WORK REQUEST:
The entries below should be given again exactly, minus their pictures.

(DATA EXCERPTS)

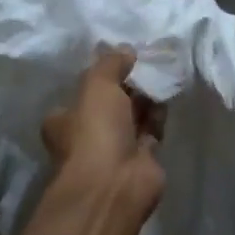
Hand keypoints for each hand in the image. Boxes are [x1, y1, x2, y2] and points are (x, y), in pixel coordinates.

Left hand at [41, 49, 165, 224]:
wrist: (115, 183)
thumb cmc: (95, 131)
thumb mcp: (97, 85)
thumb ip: (111, 63)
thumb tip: (126, 50)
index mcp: (65, 120)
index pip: (82, 93)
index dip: (102, 77)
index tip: (122, 60)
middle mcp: (87, 135)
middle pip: (110, 104)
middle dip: (128, 87)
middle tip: (147, 64)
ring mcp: (114, 149)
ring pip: (133, 116)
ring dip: (146, 99)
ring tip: (162, 75)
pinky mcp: (141, 160)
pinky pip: (152, 130)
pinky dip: (160, 116)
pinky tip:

(End DATA EXCERPTS)

ANSWER TO THIS TASK:
Hand keypoints for each hand in the image. Boxes are [x1, y1, x2, y2] and points are (x, y), in pixel coordinates.

Left hand at [41, 49, 165, 224]:
wrist: (115, 183)
thumb cmc: (95, 131)
thumb mcp: (97, 85)
thumb ip: (111, 63)
thumb tip: (126, 50)
index mcp: (65, 120)
index pip: (82, 93)
index dip: (102, 77)
index tip: (122, 60)
middle mcp: (87, 135)
middle pip: (110, 104)
middle dip: (128, 87)
middle tip: (147, 64)
ring mcp: (114, 149)
ring pip: (133, 116)
ring dip: (146, 99)
ring tip: (162, 75)
pinky mcp: (141, 160)
pinky pip: (152, 130)
pinky dip: (160, 116)
pinky tip:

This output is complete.